Улыбаясь своим пучеглазым и толстогубым лицом, прохожий отломал ветку от ближайшего куста, сунул ее в Дунаева, прикурил от ветки. Затем бросил ветку в огонь.
В этот момент у парторга появился новый, дополнительный орган зрения, новый глаз — огонек на конце папиросы курящего. Пока тот курил эту папиросу, он мог пользоваться этим «глазом» — он видел теперь более сложно, видел себя со стороны.
Пошатываясь, пьяный побрел к выходу из Александровского сада, вышел на бывшую Манежную. Колоссальная Избушка возвысилась перед ним, заслоняя небо. Раз в пять превосходила она по высоте соседствующий с ней Исторический музей. Проходя по тротуару вдоль ее нижнего Бревна (оно было из неизвестного парторгу материала, имитирующего неровности коры и трещины древесины), пьяный курил и насвистывал.
— Как звать-то? — зачем-то спросил парторг пьяницу с конца папиросы.
— Федот Гущин, — беспечно ответил тот и бросил непогашенный окурок в маленькое техническое окошко, незаметно чернеющее на уровне тротуара в нижнем цокольном «бревне» Избушки. Совсем недавно это окошко было забрано плотной мелкой решеткой, но кто-то уже пробил ее каким-то острым предметом, и теперь в изящной решеточке зияла рваная дыра. В эту дыру и влетел парторг. Он упал в темноту подвала на что-то мягкое и некоторое время лежал, тлея. Вдруг рядышком с хрустом воспламенилась газета, стало лучше видно. Большой подвал был почти до краев забит матрасами. Склад матрасов.

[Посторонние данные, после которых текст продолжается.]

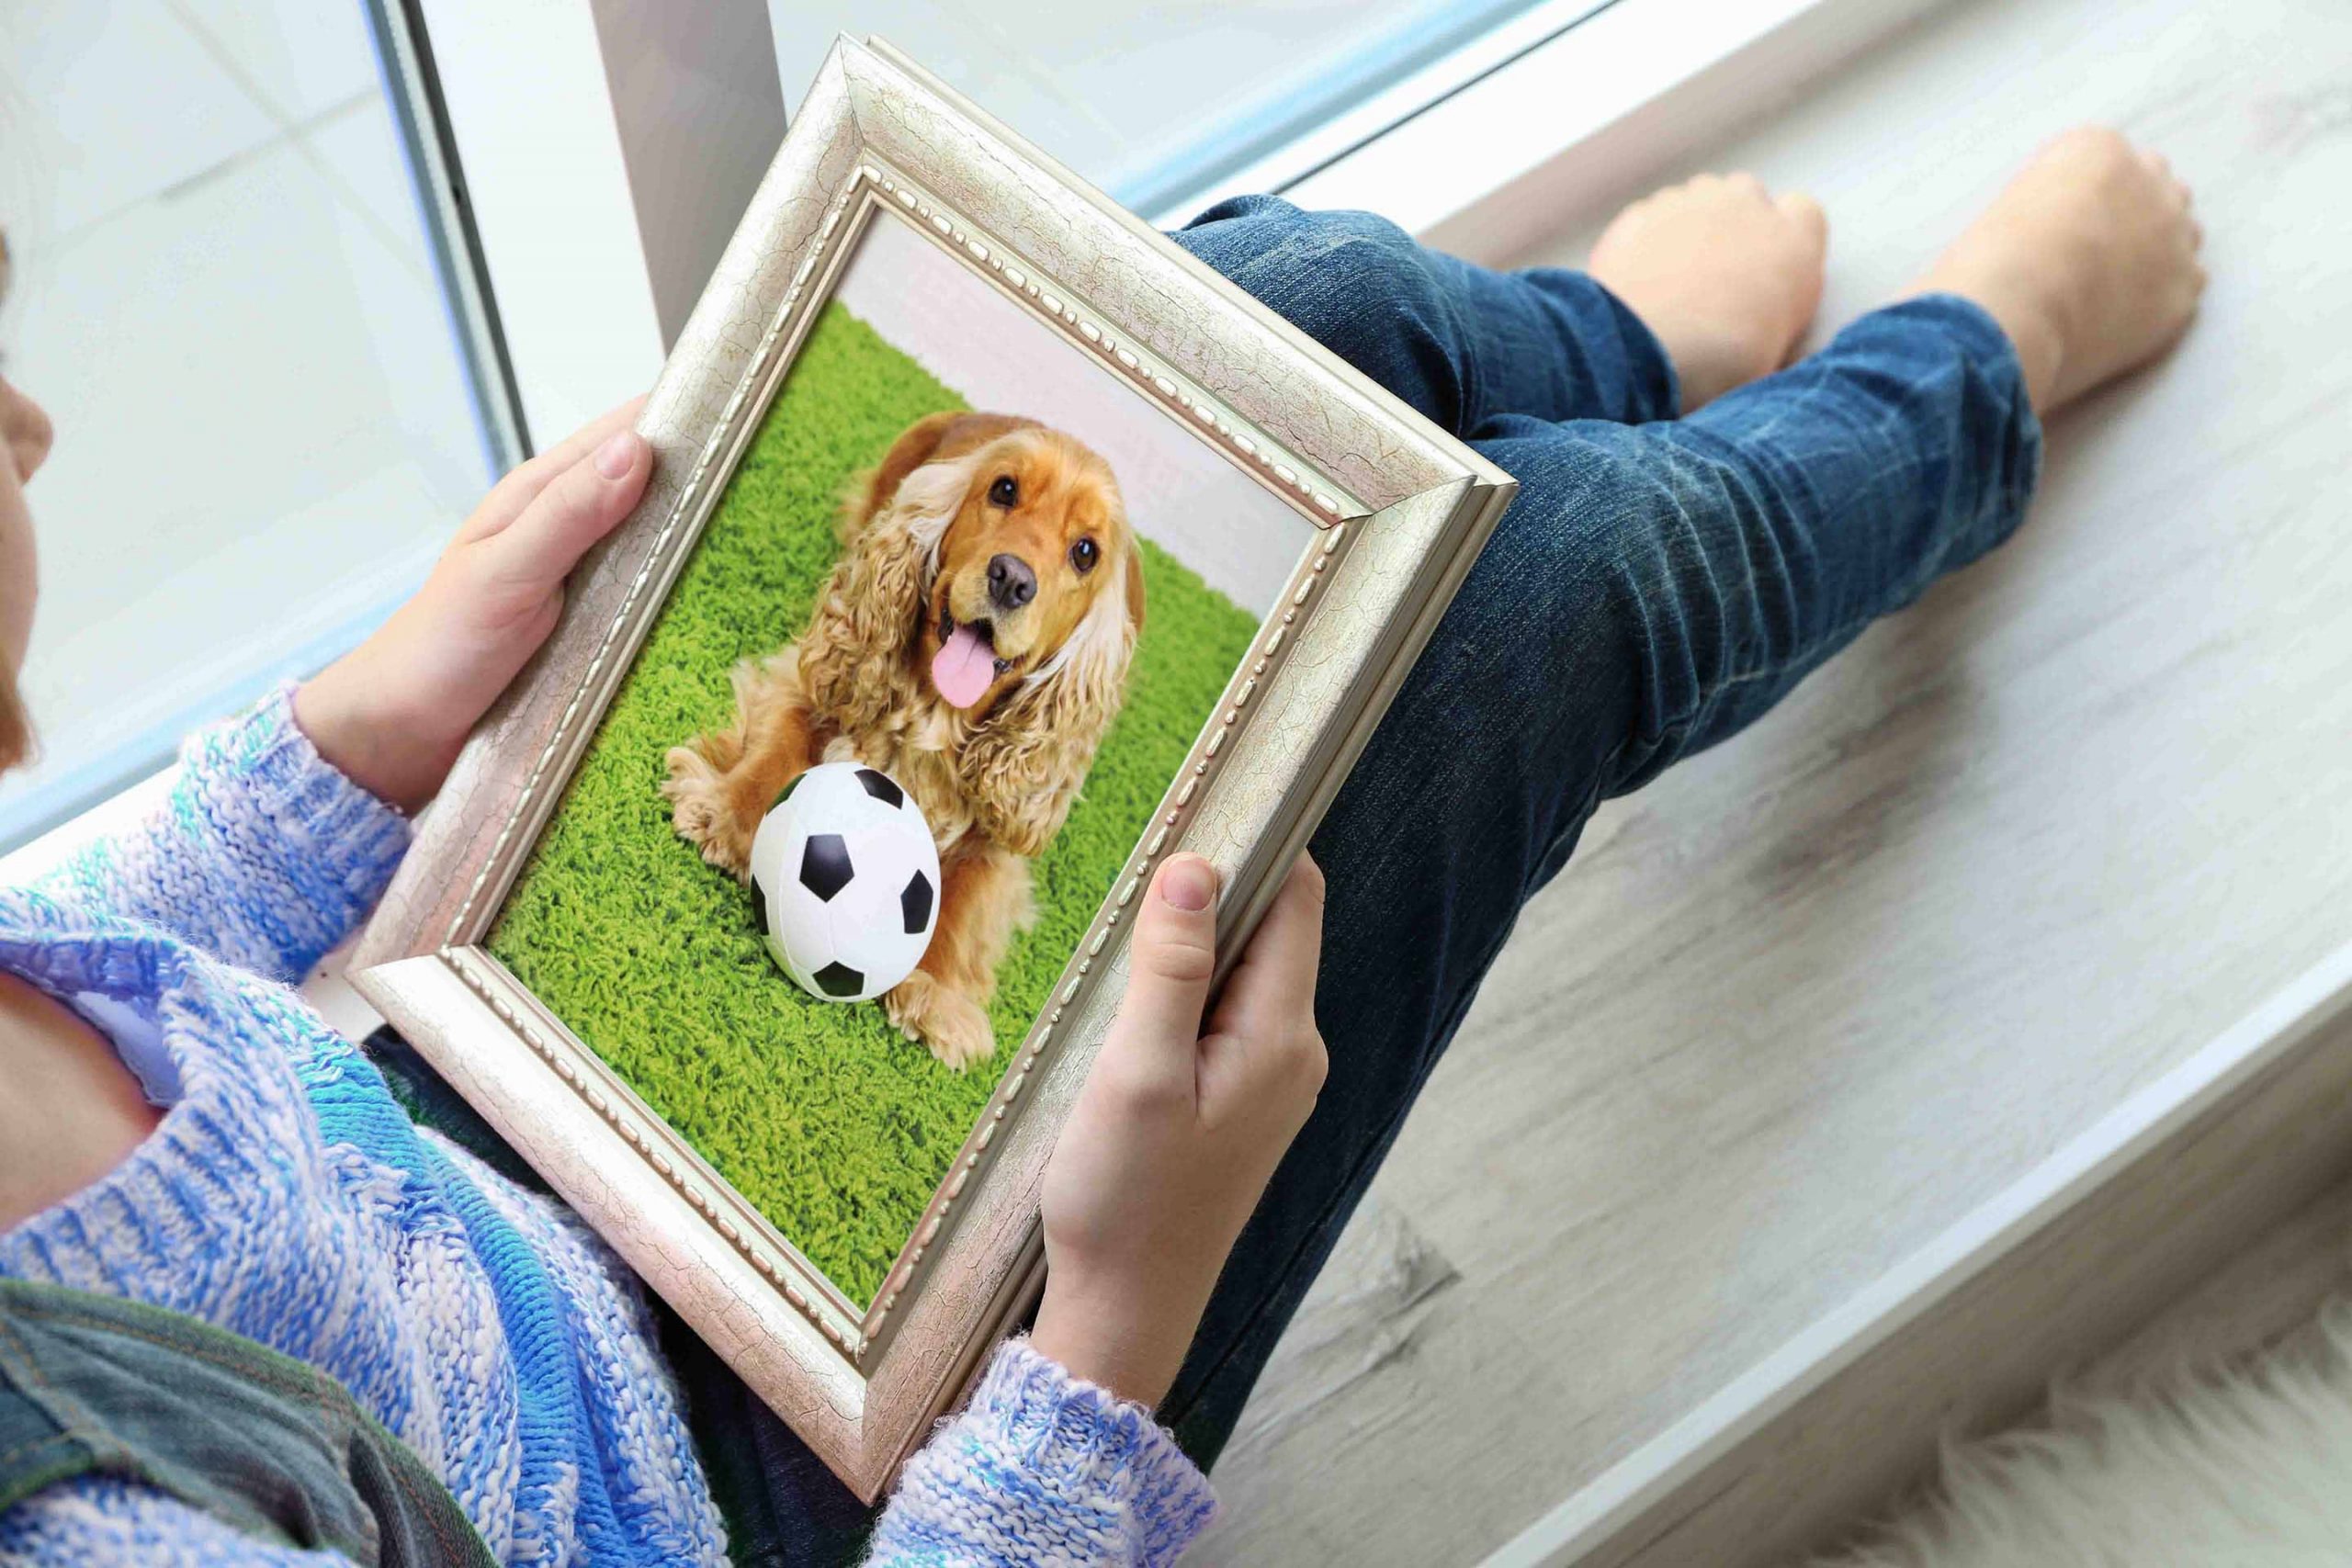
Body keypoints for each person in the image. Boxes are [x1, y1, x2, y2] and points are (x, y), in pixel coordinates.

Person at [0, 122, 2200, 1564]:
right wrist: (1110, 1326)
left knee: (1292, 303)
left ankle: (1618, 343)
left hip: (475, 1122)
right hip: (785, 1476)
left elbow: (87, 970)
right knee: (1557, 591)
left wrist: (354, 734)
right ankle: (1962, 385)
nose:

Пахло мочой. Видимо, здесь украдкой ссали рабочие, строившие Избушку.
Парторг не задумывался о том, что сейчас произойдет, он просто рос, поедая газету, рос и радовался своему росту, и уже, незаметно сам для себя, полз по полосатой розово-белой ткани матраса, сжирая ее, и заглядывал в пружинное нутро, и находил там кроме стальных пружин вату, много ваты, и он прыгал в вату, нырял в нее, и она трещала, и распадалась, и курилась от его прикосновений. И уже сладко потрескивала в его объятиях дощатая рама, стоящая в углу, И тлел второй матрас, и занимался потихоньку третий…
Десятилетиями он был полезен и кроток. Он стоял на своем посту у крепостной стены, он приносил удачу и питался цветами, как святой. Но тут, пожирая матрасы, он почувствовал, что сорвался с цепи. С каждым новым матрасом прибавлялось в нем сил, совсем других сил, чем те священные и скромные силы, которыми он обладал ради людей, пылая в центре звезды. Нет, больше он не будет оставаться в своих границах! Он дома, в своей Избушке, а здесь он может делать, что хочет! И он глотал, жевал и трепал эти пахнущие мочой матрасы, выплевывая лишь обугленные стальные пружины. Как он, оказывается, проголодался за долгие годы!
Вскоре он завладел всеми подвалами и стал подниматься вверх. Он сочился сквозь щели, полз по проводам, бежал по изящным перилам лестниц, изготовленным мастерами-краснодеревщиками. В новопостроенном здании никого не было. Странно, но никто не сторожил это «чудо света», возведенное на бешеные деньги в самом центре Москвы. Пройдя по техническим помещениям нижних этажей, парторг наконец-то пробился (сквозь щели огромных «досок») из «подпола» в необозримых размеров залу, которая изображала Горницу в Избушке. Все здесь было таким знакомым и в то же время другим. И стол, и лавки, и печь, и ведро, и веник с совком в углу, и крынки на полке, и притолоки — все было на своих местах и выглядело так же, как в настоящей Избушке, но только здесь все стало нечеловечески огромным и сделанным из совсем других материалов. Даже неприличные фотографии на стенах были те же самые, только страшно увеличенные. В окне темнело огромное небо со звездами. Создатели этого здания гордились тем, что это окно стало самым большим окном в мире, застекленным самым большим в мире Цельным Стеклом. Все здесь имитировало древесину, но настоящего дерева оказалось мало, и парторг замедлил свое продвижение вперед. Он просачивался то здесь, то там — так осторожный купальщик пробует ногой воду, прежде чем поплыть. Но постепенно он находил себе дорогу. Едкий дым медленно заполнял Горницу.